Dataset records:

+--

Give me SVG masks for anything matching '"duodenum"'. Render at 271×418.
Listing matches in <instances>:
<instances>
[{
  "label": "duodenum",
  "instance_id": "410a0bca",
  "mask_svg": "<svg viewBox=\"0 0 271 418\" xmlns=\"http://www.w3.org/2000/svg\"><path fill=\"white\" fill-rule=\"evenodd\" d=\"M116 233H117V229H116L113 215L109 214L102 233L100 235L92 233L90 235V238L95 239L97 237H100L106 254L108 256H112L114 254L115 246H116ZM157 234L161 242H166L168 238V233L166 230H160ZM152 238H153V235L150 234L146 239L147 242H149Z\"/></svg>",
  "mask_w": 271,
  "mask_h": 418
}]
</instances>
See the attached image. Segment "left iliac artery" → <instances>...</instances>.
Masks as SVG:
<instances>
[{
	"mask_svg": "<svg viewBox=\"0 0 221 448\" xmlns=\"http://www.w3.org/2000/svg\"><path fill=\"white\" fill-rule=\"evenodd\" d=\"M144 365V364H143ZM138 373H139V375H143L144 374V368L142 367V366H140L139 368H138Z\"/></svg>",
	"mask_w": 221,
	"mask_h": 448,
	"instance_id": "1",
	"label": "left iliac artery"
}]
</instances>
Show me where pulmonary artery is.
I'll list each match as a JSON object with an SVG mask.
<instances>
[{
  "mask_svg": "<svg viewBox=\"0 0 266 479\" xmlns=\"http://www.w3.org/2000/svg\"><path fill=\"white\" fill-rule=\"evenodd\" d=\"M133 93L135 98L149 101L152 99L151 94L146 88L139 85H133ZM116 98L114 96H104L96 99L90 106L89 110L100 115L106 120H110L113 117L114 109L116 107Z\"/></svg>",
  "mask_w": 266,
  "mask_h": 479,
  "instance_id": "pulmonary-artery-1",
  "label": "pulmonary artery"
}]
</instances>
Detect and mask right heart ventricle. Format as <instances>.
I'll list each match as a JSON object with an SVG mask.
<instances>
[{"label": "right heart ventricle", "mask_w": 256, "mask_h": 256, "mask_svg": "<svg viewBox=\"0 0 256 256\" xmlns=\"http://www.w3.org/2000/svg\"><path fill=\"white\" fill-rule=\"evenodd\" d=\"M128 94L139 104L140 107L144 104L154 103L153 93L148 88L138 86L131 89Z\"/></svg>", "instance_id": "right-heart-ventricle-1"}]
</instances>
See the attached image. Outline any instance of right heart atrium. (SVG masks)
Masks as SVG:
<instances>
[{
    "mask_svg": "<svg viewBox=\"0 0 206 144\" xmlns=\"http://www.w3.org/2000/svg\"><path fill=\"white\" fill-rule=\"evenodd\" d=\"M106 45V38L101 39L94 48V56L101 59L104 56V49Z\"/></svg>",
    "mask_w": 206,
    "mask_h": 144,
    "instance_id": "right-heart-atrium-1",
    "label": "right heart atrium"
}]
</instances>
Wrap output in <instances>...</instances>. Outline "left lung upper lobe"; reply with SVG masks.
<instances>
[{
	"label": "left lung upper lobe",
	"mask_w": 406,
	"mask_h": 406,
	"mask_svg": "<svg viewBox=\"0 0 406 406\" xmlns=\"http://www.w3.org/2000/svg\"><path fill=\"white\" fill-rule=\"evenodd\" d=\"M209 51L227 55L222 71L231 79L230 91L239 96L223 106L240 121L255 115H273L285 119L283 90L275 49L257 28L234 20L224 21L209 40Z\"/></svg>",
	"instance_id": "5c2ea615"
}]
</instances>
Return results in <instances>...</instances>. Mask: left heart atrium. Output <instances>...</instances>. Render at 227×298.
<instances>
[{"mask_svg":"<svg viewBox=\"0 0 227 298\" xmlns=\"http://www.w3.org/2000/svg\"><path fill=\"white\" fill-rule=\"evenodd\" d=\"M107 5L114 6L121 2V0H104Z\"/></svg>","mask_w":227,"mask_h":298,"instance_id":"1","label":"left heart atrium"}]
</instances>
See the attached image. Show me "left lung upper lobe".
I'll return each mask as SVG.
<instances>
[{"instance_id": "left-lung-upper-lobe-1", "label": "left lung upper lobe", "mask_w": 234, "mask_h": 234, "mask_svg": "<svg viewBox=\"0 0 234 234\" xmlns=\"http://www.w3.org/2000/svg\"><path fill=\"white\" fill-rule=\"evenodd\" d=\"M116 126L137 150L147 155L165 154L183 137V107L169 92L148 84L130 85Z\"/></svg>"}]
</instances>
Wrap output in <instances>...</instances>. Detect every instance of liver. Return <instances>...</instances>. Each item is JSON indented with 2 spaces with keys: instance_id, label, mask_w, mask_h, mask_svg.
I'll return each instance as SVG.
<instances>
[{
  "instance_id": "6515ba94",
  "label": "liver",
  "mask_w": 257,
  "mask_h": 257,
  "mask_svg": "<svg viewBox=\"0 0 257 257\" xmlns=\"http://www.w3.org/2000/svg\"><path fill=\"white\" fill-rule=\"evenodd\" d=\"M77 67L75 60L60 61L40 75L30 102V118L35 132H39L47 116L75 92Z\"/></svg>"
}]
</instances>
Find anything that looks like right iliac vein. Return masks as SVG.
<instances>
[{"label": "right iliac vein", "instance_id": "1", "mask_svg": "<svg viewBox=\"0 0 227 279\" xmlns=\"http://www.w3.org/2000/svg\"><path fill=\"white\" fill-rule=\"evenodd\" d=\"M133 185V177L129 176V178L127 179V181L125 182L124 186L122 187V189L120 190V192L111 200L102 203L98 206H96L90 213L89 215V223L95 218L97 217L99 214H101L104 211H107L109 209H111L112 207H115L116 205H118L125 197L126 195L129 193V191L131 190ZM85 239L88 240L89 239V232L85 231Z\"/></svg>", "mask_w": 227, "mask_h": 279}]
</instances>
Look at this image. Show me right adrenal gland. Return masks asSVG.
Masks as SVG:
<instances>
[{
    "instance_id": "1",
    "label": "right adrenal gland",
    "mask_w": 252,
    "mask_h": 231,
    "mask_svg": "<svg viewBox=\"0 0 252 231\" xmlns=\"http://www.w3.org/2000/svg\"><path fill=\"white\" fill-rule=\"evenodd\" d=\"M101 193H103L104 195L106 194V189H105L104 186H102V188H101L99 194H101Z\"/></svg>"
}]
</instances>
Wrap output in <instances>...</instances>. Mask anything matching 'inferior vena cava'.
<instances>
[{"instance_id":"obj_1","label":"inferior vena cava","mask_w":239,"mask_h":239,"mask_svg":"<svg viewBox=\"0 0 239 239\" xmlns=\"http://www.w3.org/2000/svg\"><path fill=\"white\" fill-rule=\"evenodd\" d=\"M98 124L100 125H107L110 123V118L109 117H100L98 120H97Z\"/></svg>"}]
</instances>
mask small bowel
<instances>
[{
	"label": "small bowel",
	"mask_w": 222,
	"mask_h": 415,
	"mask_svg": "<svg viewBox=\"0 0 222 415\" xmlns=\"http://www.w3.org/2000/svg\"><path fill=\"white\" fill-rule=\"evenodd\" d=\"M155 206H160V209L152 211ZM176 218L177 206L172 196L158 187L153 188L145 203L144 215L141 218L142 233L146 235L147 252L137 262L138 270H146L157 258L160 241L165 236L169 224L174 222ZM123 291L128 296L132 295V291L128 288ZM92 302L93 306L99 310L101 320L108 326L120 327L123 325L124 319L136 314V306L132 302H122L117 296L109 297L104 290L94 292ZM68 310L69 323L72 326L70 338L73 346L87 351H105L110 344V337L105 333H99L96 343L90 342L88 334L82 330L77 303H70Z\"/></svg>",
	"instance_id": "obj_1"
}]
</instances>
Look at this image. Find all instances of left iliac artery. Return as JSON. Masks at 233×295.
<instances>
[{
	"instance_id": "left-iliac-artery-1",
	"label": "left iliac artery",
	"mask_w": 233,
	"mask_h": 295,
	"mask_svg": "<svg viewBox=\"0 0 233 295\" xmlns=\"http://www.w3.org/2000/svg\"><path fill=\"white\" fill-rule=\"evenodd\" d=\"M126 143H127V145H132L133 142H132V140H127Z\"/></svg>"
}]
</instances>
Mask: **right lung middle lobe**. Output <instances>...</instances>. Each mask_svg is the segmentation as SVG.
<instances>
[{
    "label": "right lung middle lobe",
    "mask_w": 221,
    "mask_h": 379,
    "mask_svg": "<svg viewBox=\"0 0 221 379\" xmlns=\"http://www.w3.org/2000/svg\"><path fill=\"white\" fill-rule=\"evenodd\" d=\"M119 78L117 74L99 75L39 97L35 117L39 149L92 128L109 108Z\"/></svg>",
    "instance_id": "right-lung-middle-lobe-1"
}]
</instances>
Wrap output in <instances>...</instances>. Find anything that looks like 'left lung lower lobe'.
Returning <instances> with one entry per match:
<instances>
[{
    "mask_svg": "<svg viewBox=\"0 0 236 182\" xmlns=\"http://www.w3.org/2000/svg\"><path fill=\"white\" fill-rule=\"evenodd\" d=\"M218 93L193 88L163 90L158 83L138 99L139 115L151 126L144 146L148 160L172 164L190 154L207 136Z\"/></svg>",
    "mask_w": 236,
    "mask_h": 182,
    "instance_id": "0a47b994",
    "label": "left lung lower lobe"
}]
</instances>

+--

Short exercise
Find each line of the data above that contains the string "matching", and copy those lines out. Case counts.

Written response
Give me SVG masks for anything matching '"duodenum"'. Render at 271×418.
Wrap output in <instances>...</instances>. Mask anything matching 'inferior vena cava'.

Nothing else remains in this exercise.